Source data:
■ ■ ■ ■ ■ ■ ■

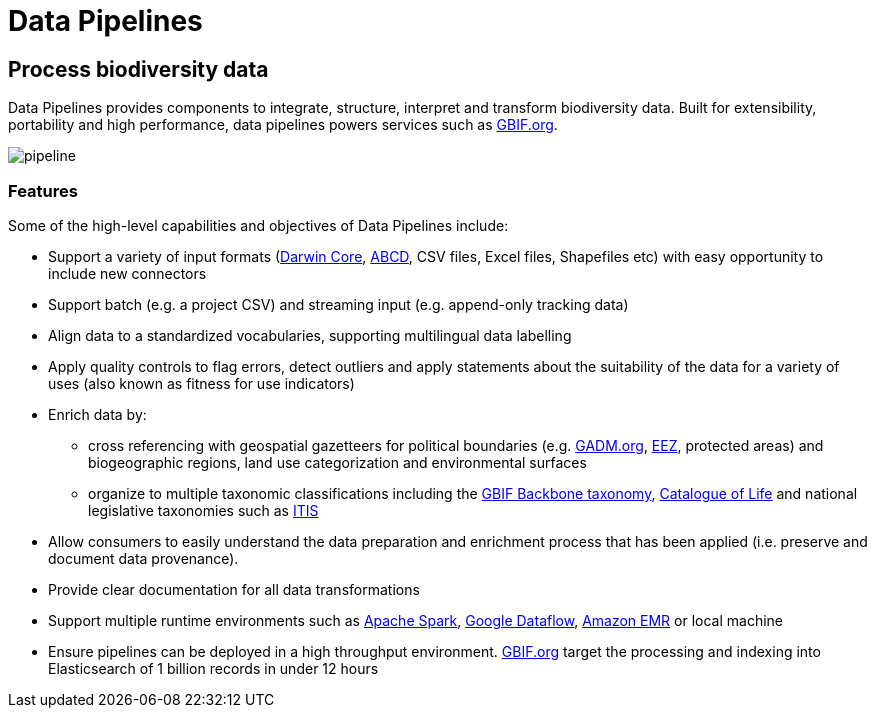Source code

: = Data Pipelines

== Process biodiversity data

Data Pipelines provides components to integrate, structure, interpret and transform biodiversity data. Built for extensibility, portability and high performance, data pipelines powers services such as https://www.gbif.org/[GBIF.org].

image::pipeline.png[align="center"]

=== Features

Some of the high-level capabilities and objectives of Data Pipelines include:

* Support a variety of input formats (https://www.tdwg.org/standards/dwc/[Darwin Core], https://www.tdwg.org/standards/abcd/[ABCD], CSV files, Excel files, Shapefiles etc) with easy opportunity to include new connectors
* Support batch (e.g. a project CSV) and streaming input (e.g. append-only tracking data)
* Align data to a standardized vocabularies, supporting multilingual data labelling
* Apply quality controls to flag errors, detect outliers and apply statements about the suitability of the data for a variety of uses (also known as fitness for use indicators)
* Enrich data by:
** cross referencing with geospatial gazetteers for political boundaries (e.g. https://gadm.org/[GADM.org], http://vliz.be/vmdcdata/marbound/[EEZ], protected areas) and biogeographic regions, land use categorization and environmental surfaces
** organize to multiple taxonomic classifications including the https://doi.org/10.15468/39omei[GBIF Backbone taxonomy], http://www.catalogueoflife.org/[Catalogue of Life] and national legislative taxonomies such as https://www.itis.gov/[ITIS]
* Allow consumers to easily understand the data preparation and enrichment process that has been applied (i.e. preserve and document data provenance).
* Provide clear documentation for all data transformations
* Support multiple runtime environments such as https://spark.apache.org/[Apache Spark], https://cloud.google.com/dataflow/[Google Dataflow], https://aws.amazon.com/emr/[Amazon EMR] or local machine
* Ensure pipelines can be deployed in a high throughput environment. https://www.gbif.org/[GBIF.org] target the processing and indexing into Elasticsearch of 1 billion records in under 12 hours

■ ■ ■ ■ ■ ■ ■

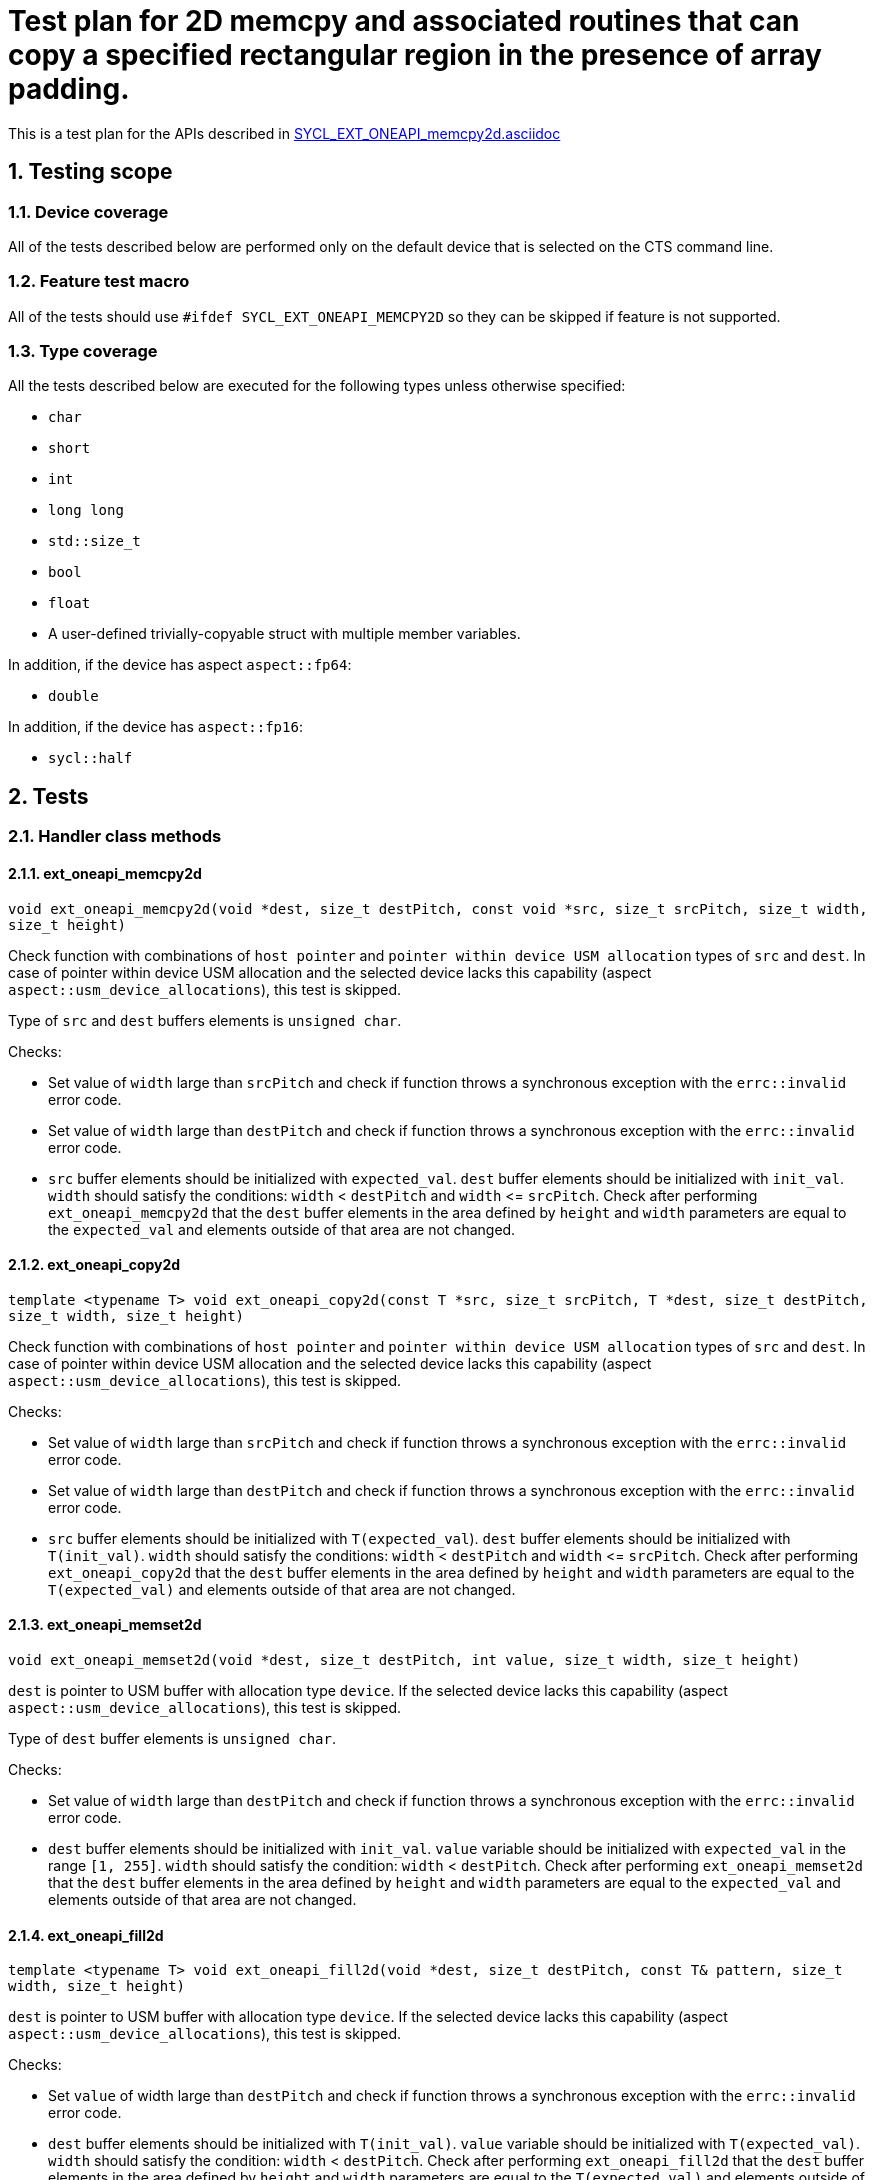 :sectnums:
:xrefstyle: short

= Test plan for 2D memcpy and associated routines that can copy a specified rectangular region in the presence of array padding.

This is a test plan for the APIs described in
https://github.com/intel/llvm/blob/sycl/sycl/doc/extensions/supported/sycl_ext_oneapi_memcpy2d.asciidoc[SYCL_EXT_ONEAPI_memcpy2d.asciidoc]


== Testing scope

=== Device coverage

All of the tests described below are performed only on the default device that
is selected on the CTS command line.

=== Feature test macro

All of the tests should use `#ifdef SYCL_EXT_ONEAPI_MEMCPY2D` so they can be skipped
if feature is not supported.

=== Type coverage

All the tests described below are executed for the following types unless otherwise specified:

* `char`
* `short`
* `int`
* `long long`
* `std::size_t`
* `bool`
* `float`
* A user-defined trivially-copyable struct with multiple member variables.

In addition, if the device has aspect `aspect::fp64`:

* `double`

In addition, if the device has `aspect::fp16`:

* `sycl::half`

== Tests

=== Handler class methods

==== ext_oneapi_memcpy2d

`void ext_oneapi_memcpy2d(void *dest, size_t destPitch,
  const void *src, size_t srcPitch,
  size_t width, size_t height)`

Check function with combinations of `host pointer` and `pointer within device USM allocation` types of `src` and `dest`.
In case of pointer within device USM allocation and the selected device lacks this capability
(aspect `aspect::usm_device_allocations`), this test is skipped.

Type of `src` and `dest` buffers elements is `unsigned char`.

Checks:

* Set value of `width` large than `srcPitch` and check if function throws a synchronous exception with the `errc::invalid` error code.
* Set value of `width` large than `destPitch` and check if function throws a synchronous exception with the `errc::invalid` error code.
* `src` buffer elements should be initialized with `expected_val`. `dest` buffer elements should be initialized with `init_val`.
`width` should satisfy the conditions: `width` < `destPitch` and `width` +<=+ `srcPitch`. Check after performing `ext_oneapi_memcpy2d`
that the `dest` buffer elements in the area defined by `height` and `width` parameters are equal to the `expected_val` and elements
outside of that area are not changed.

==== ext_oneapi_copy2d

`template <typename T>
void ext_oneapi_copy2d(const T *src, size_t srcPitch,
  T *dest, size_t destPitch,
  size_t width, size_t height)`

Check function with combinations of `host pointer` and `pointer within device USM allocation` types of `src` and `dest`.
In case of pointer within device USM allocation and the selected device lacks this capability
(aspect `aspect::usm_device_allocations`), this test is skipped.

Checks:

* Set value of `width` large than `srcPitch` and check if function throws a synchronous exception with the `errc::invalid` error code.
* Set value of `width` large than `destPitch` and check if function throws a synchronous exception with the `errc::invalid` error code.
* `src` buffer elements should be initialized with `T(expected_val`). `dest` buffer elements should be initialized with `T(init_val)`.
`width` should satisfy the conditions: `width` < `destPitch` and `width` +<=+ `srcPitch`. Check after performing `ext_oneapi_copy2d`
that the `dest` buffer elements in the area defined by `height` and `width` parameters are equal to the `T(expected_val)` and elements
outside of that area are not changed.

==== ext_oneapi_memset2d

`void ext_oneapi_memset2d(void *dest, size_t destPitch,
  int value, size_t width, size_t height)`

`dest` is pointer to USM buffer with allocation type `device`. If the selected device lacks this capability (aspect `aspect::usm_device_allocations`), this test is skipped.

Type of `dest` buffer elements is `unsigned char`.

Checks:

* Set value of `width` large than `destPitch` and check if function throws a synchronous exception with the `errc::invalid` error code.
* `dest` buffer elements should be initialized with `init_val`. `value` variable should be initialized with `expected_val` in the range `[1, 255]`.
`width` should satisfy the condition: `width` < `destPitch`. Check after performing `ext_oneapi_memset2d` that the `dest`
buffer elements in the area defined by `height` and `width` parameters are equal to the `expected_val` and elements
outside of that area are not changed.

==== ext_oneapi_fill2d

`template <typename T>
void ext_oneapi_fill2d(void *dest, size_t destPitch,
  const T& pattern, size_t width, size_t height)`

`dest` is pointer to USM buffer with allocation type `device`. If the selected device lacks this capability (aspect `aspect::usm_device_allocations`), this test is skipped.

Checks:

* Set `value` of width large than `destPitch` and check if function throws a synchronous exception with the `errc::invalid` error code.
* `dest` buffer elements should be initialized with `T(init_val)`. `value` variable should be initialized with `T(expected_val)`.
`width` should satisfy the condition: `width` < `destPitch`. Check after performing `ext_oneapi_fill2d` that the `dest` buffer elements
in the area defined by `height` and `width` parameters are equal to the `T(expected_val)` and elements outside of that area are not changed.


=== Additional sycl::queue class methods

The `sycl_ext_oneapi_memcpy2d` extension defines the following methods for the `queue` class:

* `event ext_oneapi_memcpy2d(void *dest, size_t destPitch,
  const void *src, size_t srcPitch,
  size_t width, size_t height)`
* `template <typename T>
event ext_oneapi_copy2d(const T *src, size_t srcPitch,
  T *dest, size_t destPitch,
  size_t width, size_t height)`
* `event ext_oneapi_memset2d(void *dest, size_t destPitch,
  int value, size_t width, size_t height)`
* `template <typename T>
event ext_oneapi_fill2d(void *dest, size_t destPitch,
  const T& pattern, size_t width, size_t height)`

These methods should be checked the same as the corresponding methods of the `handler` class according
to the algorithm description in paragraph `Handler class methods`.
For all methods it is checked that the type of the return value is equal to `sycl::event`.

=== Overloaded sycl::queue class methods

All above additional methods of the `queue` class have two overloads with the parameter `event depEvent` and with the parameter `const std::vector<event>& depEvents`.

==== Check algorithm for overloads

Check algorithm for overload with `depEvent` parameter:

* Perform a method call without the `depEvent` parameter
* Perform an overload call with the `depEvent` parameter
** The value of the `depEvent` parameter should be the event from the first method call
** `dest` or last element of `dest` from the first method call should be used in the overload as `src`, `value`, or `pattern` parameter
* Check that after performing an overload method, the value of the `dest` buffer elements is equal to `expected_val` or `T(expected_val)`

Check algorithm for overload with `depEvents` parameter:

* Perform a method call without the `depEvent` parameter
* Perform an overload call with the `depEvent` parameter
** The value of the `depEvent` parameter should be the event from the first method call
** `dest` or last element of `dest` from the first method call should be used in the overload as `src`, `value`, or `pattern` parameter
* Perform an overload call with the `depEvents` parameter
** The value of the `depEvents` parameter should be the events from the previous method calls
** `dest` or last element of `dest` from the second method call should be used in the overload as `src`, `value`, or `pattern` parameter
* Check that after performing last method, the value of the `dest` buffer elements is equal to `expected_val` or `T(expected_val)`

■ ■ ■ ■ ■ ■ ■

*WHAT IS REQUIRED*. Report every line of the data in which "equal" appears.

*RESPONSE*.
that the `dest` buffer elements in the area defined by `height` and `width` parameters are equal to the `expected_val` and elements
that the `dest` buffer elements in the area defined by `height` and `width` parameters are equal to the `T(expected_val)` and elements
buffer elements in the area defined by `height` and `width` parameters are equal to the `expected_val` and elements
in the area defined by `height` and `width` parameters are equal to the `T(expected_val)` and elements outside of that area are not changed.
For all methods it is checked that the type of the return value is equal to `sycl::event`.
* Check that after performing an overload method, the value of the `dest` buffer elements is equal to `expected_val` or `T(expected_val)`
* Check that after performing last method, the value of the `dest` buffer elements is equal to `expected_val` or `T(expected_val)`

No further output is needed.